• _TO DO_: Locate the string "RetroDECK" in the records below. Copy every line where it occurs.

• _STORED DATA_:
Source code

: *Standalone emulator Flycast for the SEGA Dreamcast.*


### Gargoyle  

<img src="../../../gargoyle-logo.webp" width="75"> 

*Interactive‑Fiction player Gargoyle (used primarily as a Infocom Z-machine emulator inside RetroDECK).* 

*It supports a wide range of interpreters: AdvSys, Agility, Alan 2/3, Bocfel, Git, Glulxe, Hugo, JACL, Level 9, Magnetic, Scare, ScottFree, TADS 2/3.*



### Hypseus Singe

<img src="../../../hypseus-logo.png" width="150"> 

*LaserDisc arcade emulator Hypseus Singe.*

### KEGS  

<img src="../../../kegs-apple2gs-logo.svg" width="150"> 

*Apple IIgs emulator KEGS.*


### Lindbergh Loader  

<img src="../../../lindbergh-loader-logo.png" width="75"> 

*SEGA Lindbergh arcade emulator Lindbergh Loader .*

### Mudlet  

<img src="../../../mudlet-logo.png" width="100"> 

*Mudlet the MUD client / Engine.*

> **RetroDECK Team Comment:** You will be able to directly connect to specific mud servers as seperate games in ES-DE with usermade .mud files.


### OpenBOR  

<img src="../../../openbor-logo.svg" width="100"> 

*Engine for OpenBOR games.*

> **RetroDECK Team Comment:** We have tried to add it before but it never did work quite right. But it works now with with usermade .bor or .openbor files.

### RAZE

• _SOLVED PROBLEM_:
*Interactive‑Fiction player Gargoyle (used primarily as a Infocom Z-machine emulator inside RetroDECK).* 
> **RetroDECK Team Comment:** You will be able to directly connect to specific mud servers as seperate games in ES-DE with usermade .mud files.
> **RetroDECK Team Comment:** We have tried to add it before but it never did work quite right. But it works now with with usermade .bor or .openbor files.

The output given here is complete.